Charlie put his hand up and felt his head. There was definitely a hat on it. “Yes,” he said. “I think I must have been.”
“Bless,” she said. “Well, at least you took your shoes off. You know you missed all the excitement, last night?”
“I did?”
“Brush your teeth,” she said helpfully. “And change your shirt. Yes, you did. While you were…” and then she hesitated. It seemed quite improbable, on reflection, that he really had vanished in the middle of a séance. These things did not happen. Not in the real world. “While you weren’t there. I got the police chief to go up to Grahame Coats’s house. He had those tourists.”
“Tourists…?”
“It was what he said at dinner, something about us sending the two people in, the two at the house. It was your fiancée and her mother. He’d locked them up in his basement.”
“Are they okay?”
“They’re both in the hospital.”
“Oh.”
“Her mum’s in rough shape. I think your fiancée will be okay.”
“Will you stop calling her that? She’s not my fiancée. She ended the engagement.”
“Yes. But you didn’t, did you?”
“She’s not in love with me,” said Charlie. “Now, I’m going to brush my teeth and change my shirt, and I need a certain amount of privacy.”

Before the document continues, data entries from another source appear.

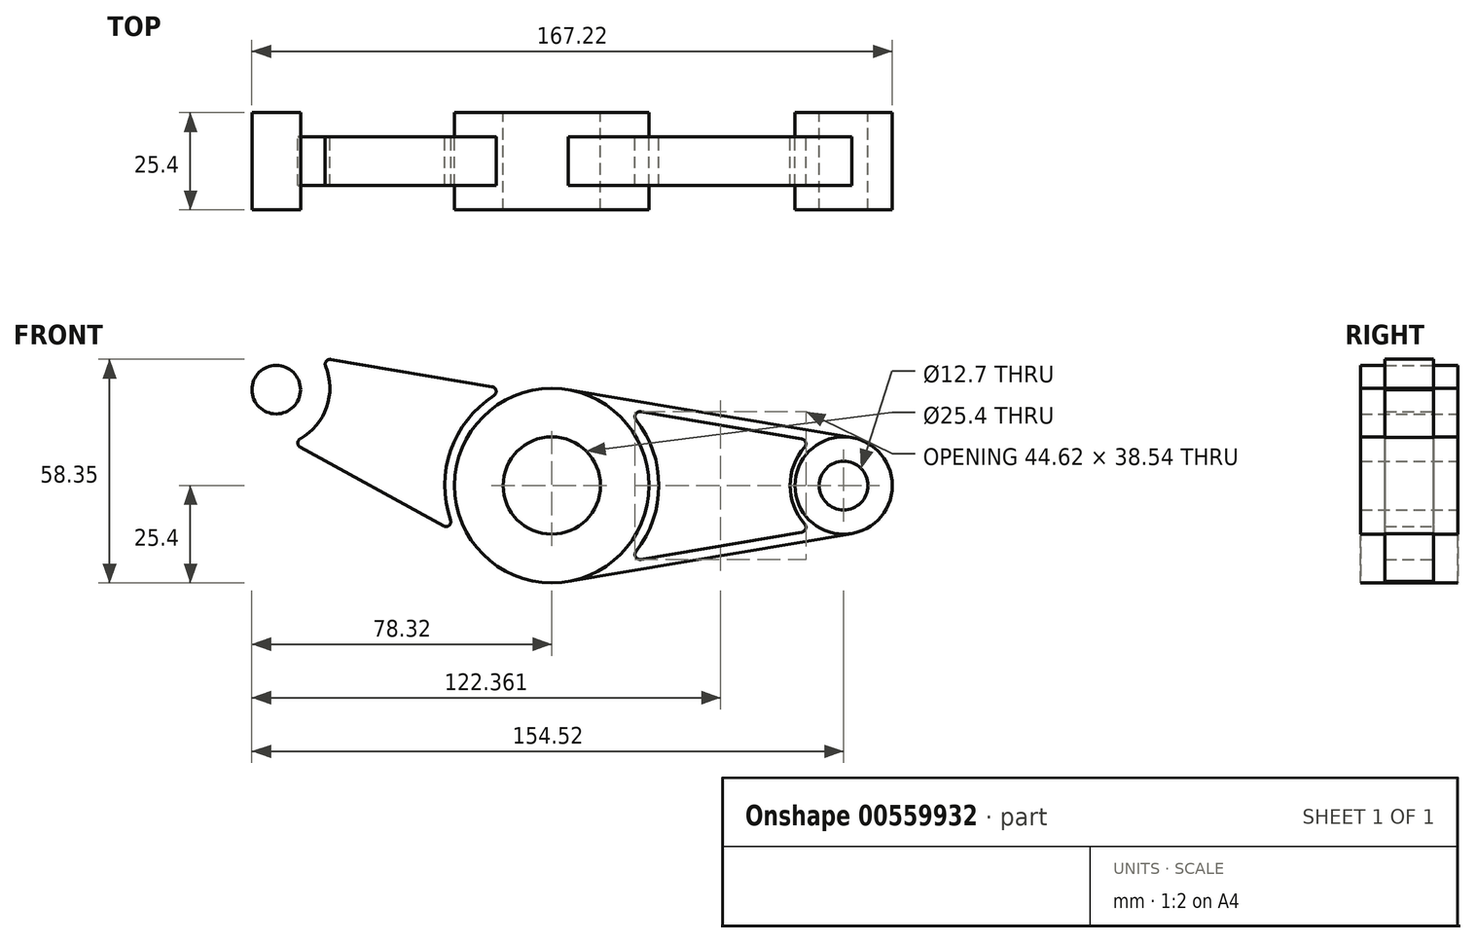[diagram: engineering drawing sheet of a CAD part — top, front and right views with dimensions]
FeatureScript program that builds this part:
annotation { "Feature Type Name" : "Feature", "Feature Type Description" : "" }
export const myFeature = defineFeature(function(context is Context, id is Id, definition is map)
    precondition{}
    {
        {
            var Q0;
            Q0=qCreatedBy(makeId("Front.planeOp"),FACE);
            var sketch = newSketch(context, id + "F0", { "sketchPlane" : qUnion([Q0])});
            skCircle(sketch, "E0", {"center": v(0, 0) * mm, "radius": 25.4 * mm});
            skCircle(sketch, "E1", {"center": v(76.2, 0) * mm, "radius": 12.7 * mm});
            skCircle(sketch, "E2", {"center": v(0, 0) * mm, "radius": 12.7 * mm});
            skCircle(sketch, "E3", {"center": v(76.2, 0) * mm, "radius": 6.35 * mm});
            skLineSegment(sketch, "E4", {"start": v(4.23, -25.04) * mm, "end": v(78.32, -12.52) * mm});
            skLineSegment(sketch, "E5", {"start": v(4.23, 25.04) * mm, "end": v(78.32, 12.52) * mm});
            skLineSegment(sketch, "E6.0", {"start": v(23.2, 19.26) * mm, "end": v(65.3, 12.15) * mm});
            skArc(sketch, "E7.0", {"start": v(22, -17.23) * mm, "mid": v(27.94, 0) * mm, "end": v(22, 17.23) * mm});
            skLineSegment(sketch, "E8.0", {"start": v(23.2, -19.26) * mm, "end": v(65.3, -12.15) * mm});
            skArc(sketch, "E9.trimOffspring", {"start": v(66.04, 10.06) * mm, "mid": v(62.25, 0) * mm, "end": v(66.04, -10.06) * mm});
            skPoint(sketch, "E10.visualSharp", {"position": v(19.65, 19.86) * mm});
            skArc(sketch, "E10.filletArc", {"start": v(23.2, 19.26) * mm, "mid": v(21.9, 18.66) * mm, "end": v(22, 17.23) * mm});
            skPoint(sketch, "E11.visualSharp", {"position": v(67.76, 11.73) * mm});
            skArc(sketch, "E11.filletArc", {"start": v(66.04, 10.06) * mm, "mid": v(66.28, 11.32) * mm, "end": v(65.3, 12.15) * mm});
            skPoint(sketch, "E12.visualSharp", {"position": v(67.76, -11.73) * mm});
            skArc(sketch, "E12.filletArc", {"start": v(65.3, -12.15) * mm, "mid": v(66.28, -11.32) * mm, "end": v(66.04, -10.06) * mm});
            skPoint(sketch, "E13.visualSharp", {"position": v(19.65, -19.86) * mm});
            skArc(sketch, "E13.filletArc", {"start": v(22, -17.23) * mm, "mid": v(21.9, -18.66) * mm, "end": v(23.2, -19.26) * mm});
            skArc(sketch, "E14.MirrorCS", {"start": v(-59.06, 31.2) * mm, "mid": v(-58.88, 32.48) * mm, "end": v(-57.68, 32.93) * mm});
            skArc(sketch, "E15.MirrorCS", {"start": v(-65.66, 9.99) * mm, "mid": v(-66.32, 11.1) * mm, "end": v(-65.68, 12.2) * mm});
            skArc(sketch, "E16.MirrorCS", {"start": v(-15.59, 25.82) * mm, "mid": v(-14.56, 24.82) * mm, "end": v(-15.11, 23.5) * mm});
            skArc(sketch, "E17.MirrorCS", {"start": v(-26.44, -9.04) * mm, "mid": v(-26.82, -10.42) * mm, "end": v(-28.25, -10.56) * mm});
            skCircle(sketch, "E18.MirrorC", {"center": v(-71.97, 25.04) * mm, "radius": 6.35 * mm});
            skPoint(sketch, "E19.MirrorP", {"position": v(-67.85, 11.2) * mm});
            skPoint(sketch, "E20.MirrorP", {"position": v(-12.03, 25.22) * mm});
            skCircle(sketch, "E21.MirrorC", {"center": v(-71.97, 25.04) * mm, "radius": 12.7 * mm});
            skPoint(sketch, "E22.MirrorP", {"position": v(-25.09, -12.3) * mm});
            skLineSegment(sketch, "E23.MirrorCS", {"start": v(-15.59, 25.82) * mm, "end": v(-57.68, 32.93) * mm});
            skArc(sketch, "E24.MirrorCS", {"start": v(-59.06, 31.2) * mm, "mid": v(-58.8, 20.46) * mm, "end": v(-65.68, 12.2) * mm});
            skPoint(sketch, "E25.MirrorP", {"position": v(-60.14, 33.35) * mm});
            skArc(sketch, "E26.MirrorCS", {"start": v(-26.44, -9.04) * mm, "mid": v(-26.39, 9.18) * mm, "end": v(-15.11, 23.5) * mm});
            skLineSegment(sketch, "E27.MirrorCS", {"start": v(-28.25, -10.56) * mm, "end": v(-65.66, 9.99) * mm});
            skLineSegment(sketch, "E28.MirrorCS", {"start": v(-12.23, -22.26) * mm, "end": v(-78.08, 13.91) * mm});
            skLineSegment(sketch, "E29.MirrorCS", {"start": v(4.23, 25.04) * mm, "end": v(-69.85, 37.57) * mm});
            skSolve(sketch);
        }
        {
            var Q0;
            Q0=makeQuery(id+"F0.imprint","IMPRINT",FACE,{"disambiguationData":[TD([[makeQuery(id+"F0.imprint","IMPRINT",EDGE,{"derivedFrom":sQuery(id+"F0.wireOp",EDGE,"E2")}),-1.0]])]});
            var Q1;
            Q1=makeQuery(id+"F0.imprint","IMPRINT",FACE,{"disambiguationData":[TD([[makeQuery(id+"F0.imprint","IMPRINT",EDGE,{"derivedFrom":sQuery(id+"F0.wireOp",EDGE,"E3")}),-1.0]])]});
            var Q2;
            Q2=makeQuery(id+"F0.imprint","IMPRINT",FACE,{"disambiguationData":[TD([[makeQuery(id+"F0.imprint","IMPRINT",EDGE,{"derivedFrom":sQuery(id+"F0.wireOp",EDGE,"E18.MirrorC")}),1.0]])]});
            extrude(context, id + "F1", {"entities" : qUnion([Q0, Q1, Q2]), "depth" : 25.4 * mm, "offsetDistance" : 25.4 * mm});
        }
        {
            var Q0;
            {var subQ1=sQuery(id+"F0.wireOp",EDGE,"E4");Q0=makeQuery(id+"F0.imprint","IMPRINT",FACE,{"disambiguationData":[TD([[makeQuery(id+"F0.imprint","IMPRINT",EDGE,{"derivedFrom":subQ1}),1.0]])]});}
            var Q1;
            Q1=makeQuery(id+"F0.imprint","IMPRINT",FACE,{"disambiguationData":[TD([[makeQuery(id+"F0.imprint","IMPRINT",EDGE,{"derivedFrom":sQuery(id+"F0.wireOp",EDGE,"E14.MirrorCS")}),1.0]])]});
            extrude(context, id + "F2", {"entities" : qUnion([Q0, Q1]), "depth" : 25.4 * mm, "offsetDistance" : 25.4 * mm});
        }
        {
            var Q0;
            {var subQ0=sQuery(id+"F0.wireOp",EDGE,"E4");Q0=makeQuery(id+"F0.imprint","IMPRINT",FACE,{"disambiguationData":[TD([[makeQuery(id+"F0.imprint","IMPRINT",EDGE,{"derivedFrom":subQ0}),1.0]])]});}
            var Q1;
            Q1=makeQuery(id+"F0.imprint","IMPRINT",FACE,{"disambiguationData":[TD([[makeQuery(id+"F0.imprint","IMPRINT",EDGE,{"derivedFrom":sQuery(id+"F0.wireOp",EDGE,"E14.MirrorCS")}),1.0]])]});
            extrude(context, id + "F3", {"entities" : qUnion([Q0, Q1]), "operationType" : NewBodyOperationType.REMOVE, "depth" : 6.35 * mm, "offsetDistance" : 25.4 * mm});
        }
        {
            var Q0;
            Q0=makeQuery(id+"F2.opExtrude","CAP_FACE",FACE,{"disambiguationData":[OSD([sQuery(id+"F0.wireOp",EDGE,"E14.MirrorCS"),sQuery(id+"F0.wireOp",EDGE,"E15.MirrorCS"),sQuery(id+"F0.wireOp",EDGE,"E16.MirrorCS"),sQuery(id+"F0.wireOp",EDGE,"E17.MirrorCS"),sQuery(id+"F0.wireOp",EDGE,"E21.MirrorC"),sQuery(id+"F0.wireOp",EDGE,"E23.MirrorCS"),sQuery(id+"F0.wireOp",EDGE,"E24.MirrorCS"),sQuery(id+"F0.wireOp",EDGE,"E26.MirrorCS"),sQuery(id+"F0.wireOp",EDGE,"E27.MirrorCS"),sQuery(id+"F0.wireOp",EDGE,"E0"),sQuery(id+"F0.wireOp",EDGE,"E28.MirrorCS"),sQuery(id+"F0.wireOp",EDGE,"E29.MirrorCS")])],"isStart":false});
            var Q1;
            Q1=makeQuery(id+"F2.opExtrude","CAP_FACE",FACE,{"disambiguationData":[OSD([sQuery(id+"F0.wireOp",EDGE,"E1"),sQuery(id+"F0.wireOp",EDGE,"E4"),sQuery(id+"F0.wireOp",EDGE,"E5"),sQuery(id+"F0.wireOp",EDGE,"E6.0"),sQuery(id+"F0.wireOp",EDGE,"E7.0"),sQuery(id+"F0.wireOp",EDGE,"E8.0"),sQuery(id+"F0.wireOp",EDGE,"E9.trimOffspring"),sQuery(id+"F0.wireOp",EDGE,"E10.filletArc"),sQuery(id+"F0.wireOp",EDGE,"E11.filletArc"),sQuery(id+"F0.wireOp",EDGE,"E12.filletArc"),sQuery(id+"F0.wireOp",EDGE,"E13.filletArc"),sQuery(id+"F0.wireOp",EDGE,"E0")])],"isStart":false});
            extrude(context, id + "F4", {"entities" : qUnion([Q0, Q1]), "operationType" : NewBodyOperationType.REMOVE, "oppositeDirection" : true, "depth" : 6.35 * mm, "offsetDistance" : 25.4 * mm});
        }
    });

“You should shower too,” she said. “And that hat smells like a cigar.”
“It’s a family heirloom,” he told her, and he went into the bathroom and locked the door behind him.
THE HOSPITAL WAS A TEN-MINUTE-WALK FROM THE HOTEL, and Spider was sitting in the waiting room, holding a dog-eared copy of Entertainment Weekly magazine as if he were actually reading it.
Charlie tapped him on the shoulder, and Spider jumped. He looked up warily and then, seeing his brother, he relaxed, but not much. “They said I had to wait out here,” Spider said. “Because I’m not a relation or anything.”
Charlie boggled. “Well, why didn’t you just tell them you were a relative? Or a doctor?”
Spider looked uncomfortable. “Well, it’s easy to do that stuff if you don’t care. If it doesn’t matter if I go in or I don’t, it’s easy to go in. But now it matters, and I’d hate to get in the way or do something wrong, and I mean, what if I tried and they said no, and then…what are you grinning about?”
“Nothing really,” said Charlie. “It just all sounds a bit familiar. Come on. Let’s go and find Rosie. You know,” he said to Daisy, as they set off down a random corridor, “there are two ways to walk through a hospital. Either you look like you belong there—here you go Spider. White coat on back of door, just your size. Put it on—or you should look so out of place that no one will complain that you’re there. They’ll just leave it for someone else to sort out.” He began to hum.
“What’s that song?” asked Daisy.
“It’s called ‘Yellow Bird,’” said Spider.
Charlie pushed his hat back on his head, and they walked into Rosie’s hospital room.
Rosie was sitting up in bed, reading a magazine, and looking worried. When she saw the three of them come in, she looked more worried. She looked from Spider to Charlie and back again.
“You’re both a long way from home,” was all she said.
“We all are,” said Charlie. “Now, you’ve met Spider. This is Daisy. She’s in the police.”
“I’m not sure that I am anymore,” said Daisy. “I’m probably in all kinds of hot water.”
“You’re the one who was there last night? The one who got the island police to come up to the house?” Rosie stopped. She said, “Any word on Grahame Coats?”
“He’s in intensive care, just like your mum.”
“Well, if she comes to before he does,” said Rosie, “I expect she’ll kill him.” Then she said, “They won’t talk to me about my mum’s condition. They just say that it’s very serious, and they’ll tell me as soon as there’s anything to tell.” She looked at Charlie with clear eyes. “She’s not as bad as you think she is, really. Not when you get time to know her. We had a lot of time to talk, locked up in the dark. She’s all right.”
She blew her nose. Then she said, “They don’t think she’s going to make it. They haven’t directly said that to me, but they sort of said it in a not-saying-it sort of way. It’s funny. I thought she’d live through anything.”
Charlie said, “Me too. I figured even if there was a nuclear war, it would still leave radioactive cockroaches and your mum.”
Daisy stepped on his foot. She said, “Do they know anything more about what hurt her?”